(Saved entries)
━━━━━━━━━━━━━━━━
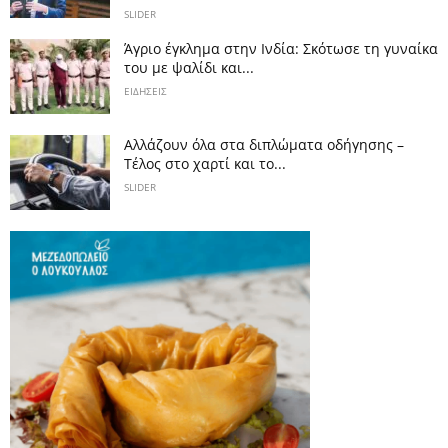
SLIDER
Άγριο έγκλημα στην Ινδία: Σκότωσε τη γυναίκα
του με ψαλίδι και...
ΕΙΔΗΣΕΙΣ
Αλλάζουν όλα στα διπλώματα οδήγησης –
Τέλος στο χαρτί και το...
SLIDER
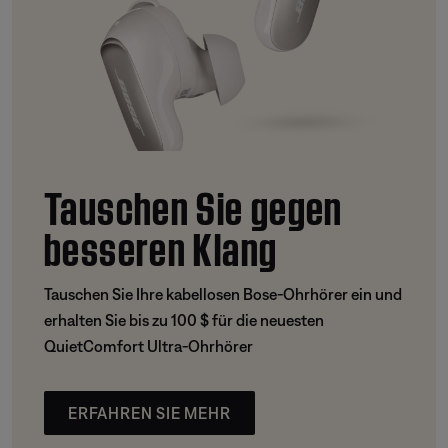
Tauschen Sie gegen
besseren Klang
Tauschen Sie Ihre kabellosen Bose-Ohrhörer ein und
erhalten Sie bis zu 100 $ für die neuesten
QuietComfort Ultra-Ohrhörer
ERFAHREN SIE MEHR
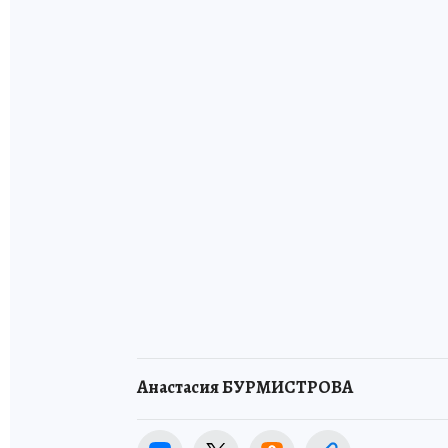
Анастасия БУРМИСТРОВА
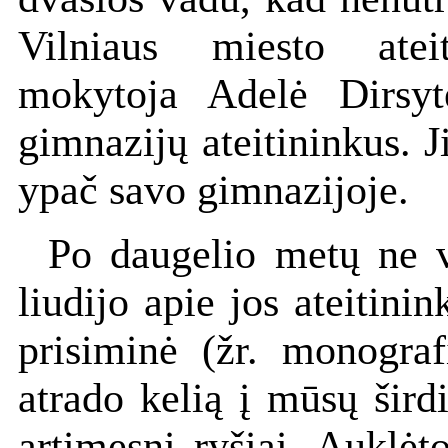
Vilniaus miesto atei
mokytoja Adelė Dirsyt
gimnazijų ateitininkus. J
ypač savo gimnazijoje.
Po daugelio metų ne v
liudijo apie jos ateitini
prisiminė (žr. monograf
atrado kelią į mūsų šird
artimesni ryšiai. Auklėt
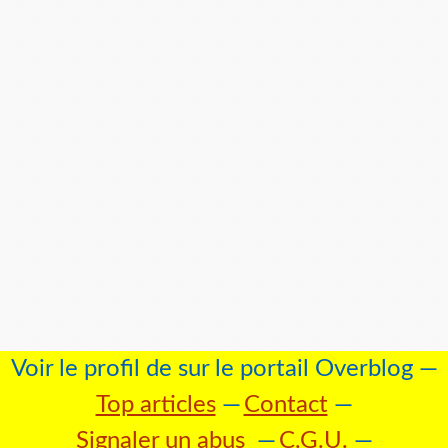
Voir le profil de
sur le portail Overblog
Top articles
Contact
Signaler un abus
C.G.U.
━━━━━━━━━━━━━━━━
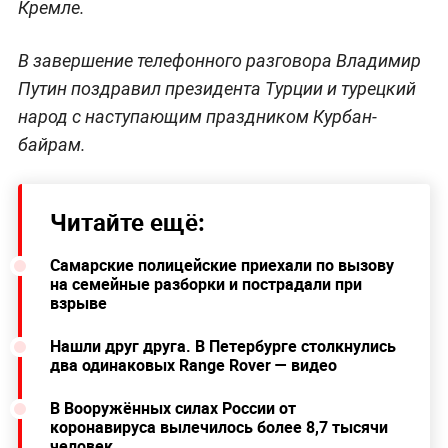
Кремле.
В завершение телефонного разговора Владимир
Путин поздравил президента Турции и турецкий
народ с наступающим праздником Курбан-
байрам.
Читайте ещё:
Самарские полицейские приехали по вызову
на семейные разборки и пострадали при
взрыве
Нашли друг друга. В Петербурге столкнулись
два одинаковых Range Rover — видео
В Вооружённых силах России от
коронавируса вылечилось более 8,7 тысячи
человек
━━━━━━━━━━━━━━━━
### REQUIRED ACTION
Consider the entries above and return each line with the string "Tauschen".

### SOLUTION TO THIS TASK
Tauschen Sie gegen
Tauschen Sie Ihre kabellosen Bose-Ohrhörer ein und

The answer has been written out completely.